Information supplied:
Content starts

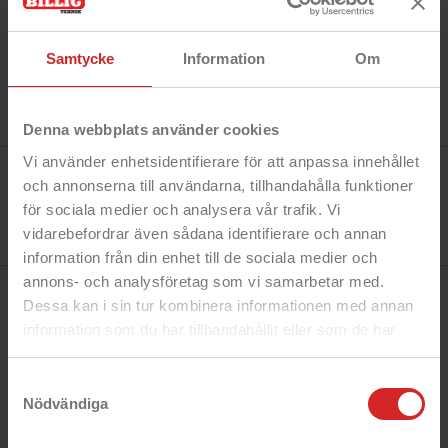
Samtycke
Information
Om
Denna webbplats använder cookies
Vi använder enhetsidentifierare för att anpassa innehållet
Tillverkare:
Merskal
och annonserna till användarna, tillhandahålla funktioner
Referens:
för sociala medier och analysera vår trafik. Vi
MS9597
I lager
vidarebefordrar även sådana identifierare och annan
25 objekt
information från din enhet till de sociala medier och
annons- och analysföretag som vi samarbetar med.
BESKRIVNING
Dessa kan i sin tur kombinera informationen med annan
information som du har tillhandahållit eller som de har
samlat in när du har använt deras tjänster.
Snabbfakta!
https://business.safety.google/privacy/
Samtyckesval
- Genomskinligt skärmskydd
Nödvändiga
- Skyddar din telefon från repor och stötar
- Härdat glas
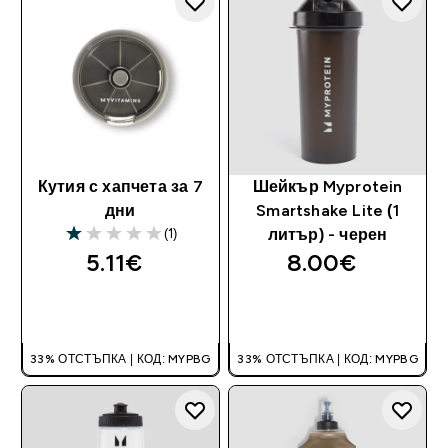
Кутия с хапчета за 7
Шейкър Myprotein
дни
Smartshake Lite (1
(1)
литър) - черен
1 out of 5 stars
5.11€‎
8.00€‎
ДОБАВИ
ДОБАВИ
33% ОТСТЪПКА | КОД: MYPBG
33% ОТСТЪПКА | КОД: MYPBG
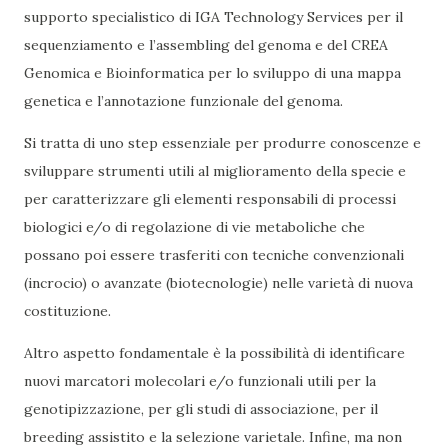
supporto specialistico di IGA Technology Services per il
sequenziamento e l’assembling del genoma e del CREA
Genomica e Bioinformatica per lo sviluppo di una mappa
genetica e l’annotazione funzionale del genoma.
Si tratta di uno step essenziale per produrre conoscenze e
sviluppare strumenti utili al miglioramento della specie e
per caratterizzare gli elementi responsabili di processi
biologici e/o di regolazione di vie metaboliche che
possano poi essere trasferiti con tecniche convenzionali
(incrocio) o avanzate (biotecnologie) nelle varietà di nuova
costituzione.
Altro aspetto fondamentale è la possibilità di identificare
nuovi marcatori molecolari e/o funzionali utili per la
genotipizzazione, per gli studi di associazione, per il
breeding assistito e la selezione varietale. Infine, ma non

Content ends

Work to complete:
Every line of the material above that has the string "medier" needs pulling out.

Written solution:
för sociala medier och analysera vår trafik. Vi
information från din enhet till de sociala medier och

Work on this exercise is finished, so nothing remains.